Auster mode d’emploi
4321, PAR PAUL AUSTER, TRADUIT DE L’AMÉRICAIN PAR GÉRARD MEUDAL, ACTES SUD, 1 024 P., 28 EUROS.
Il ne déplairait sans doute pas au plus francophile des écrivains américains de voir sa nouvelle aventure romanesque comparée au grand oeuvre de Georges Perec, « la Vie mode d’emploi », récit exhaustif de la vie dans un immeuble parisien. Dans le non moins volumineux « 4321 », l’Amérique est ce gratte-ciel dont Paul Auster arpente, en ses moindres recoins, escaliers et parkings, appartements et sous-sols. Le héros y naît quatre fois le même jour, en 1947, année de naissance de l’auteur. Oui, pas moins de quatre personnages portant le nom de Ferguson vont vivre leur vie, quatre possibilités d’existence que Paul Auster raconte en autant de séries parallèles, comme si, enfouies en chaque individu, plusieurs routes possibles secrètement coexistaient.
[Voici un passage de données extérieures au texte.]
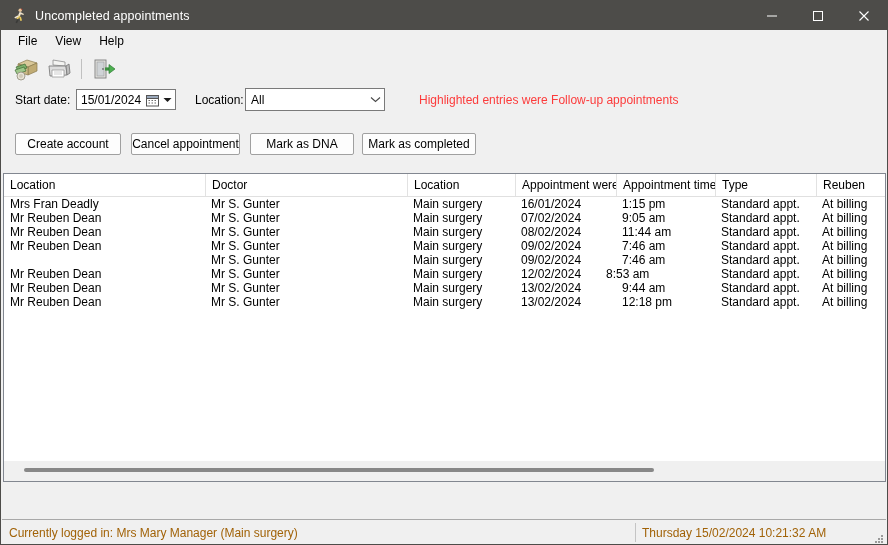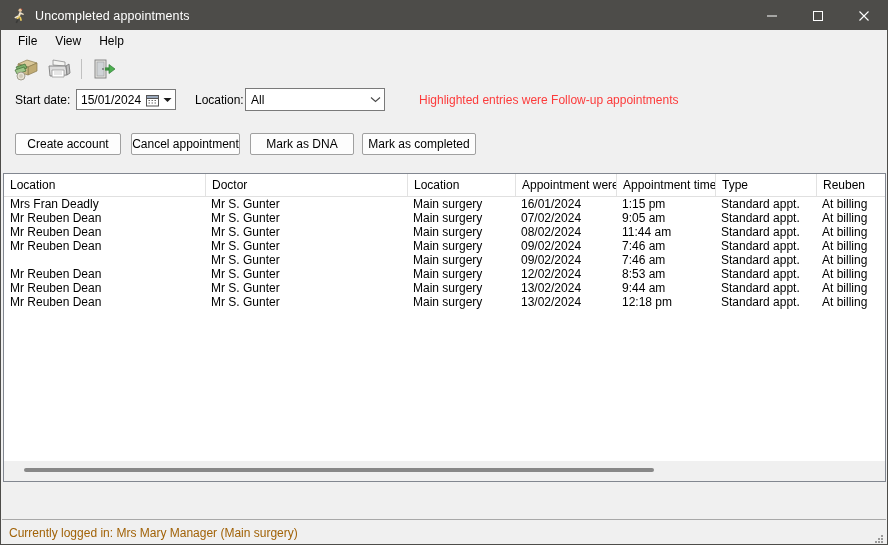"8:53 am" div.lv-cell { left: 612px -> 596px }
Voici donc Ferguson 1, 2, 3 et 4 lancés comme autant de fusées sur un pas de tir. Au début, les trajectoires sont presque identiques. Enfance dans des banlieues résidentielles du New Jersey. La mère s’appelle Rose, le père, Stanley. Stanley n’est pas un grand bavard. Il passe le plus clair de son temps à faire tourner son commerce d’électroménager. Plus tard, il finira par se remarier. Son fils ne lui parlera plus. La famille Ferguson connaît la paupérisation ou l’enrichissement, mais les obsessions du gamin sont bien celles, sinon de tous les gosses américains des années 1960, du moins du jeune Paul Auster : les filles, les films et les bouquins. Ferguson apprend à écrire, à aimer, à jouer au baseball ou au basket, à critiquer la politique américaine – et à devenir adulte. A ce stade, les trajectoires des quatre Ferguson n’évoquent plus les tracés rectilignes des missions Apollo, mais les peintures, façon dripping, de Jackson Pollock. Avec un brio extraordinaire, Paul Auster réussit à nourrir chacune des histoires sans que l’une apparaisse privilégiée au détriment de l’autre. Tandis que Ferguson 1 va étudier à Columbia, Ferguson 4, lui, est accepté à Princeton. Ils écrivent des nouvelles, traduisent de la poésie française, sont amoureux d’Amy Schneiderman. Et tandis que Ferguson 4 s’en va écrire à Paris, comme le fit Paul Auster dans sa jeunesse, l’histoire américaine dévide sa pelote d’assassinats, de violences et de guerres. Mais un écrivain est là, désormais, pour en faire le récit. « Ferguson comprit que le monde était fait d’histoires, tellement d’histoires différentes que si on les rassemblait toutes pour les mettre dans un livre, celui-ci ferait neuf cents millions de pages. » En voici déjà mille.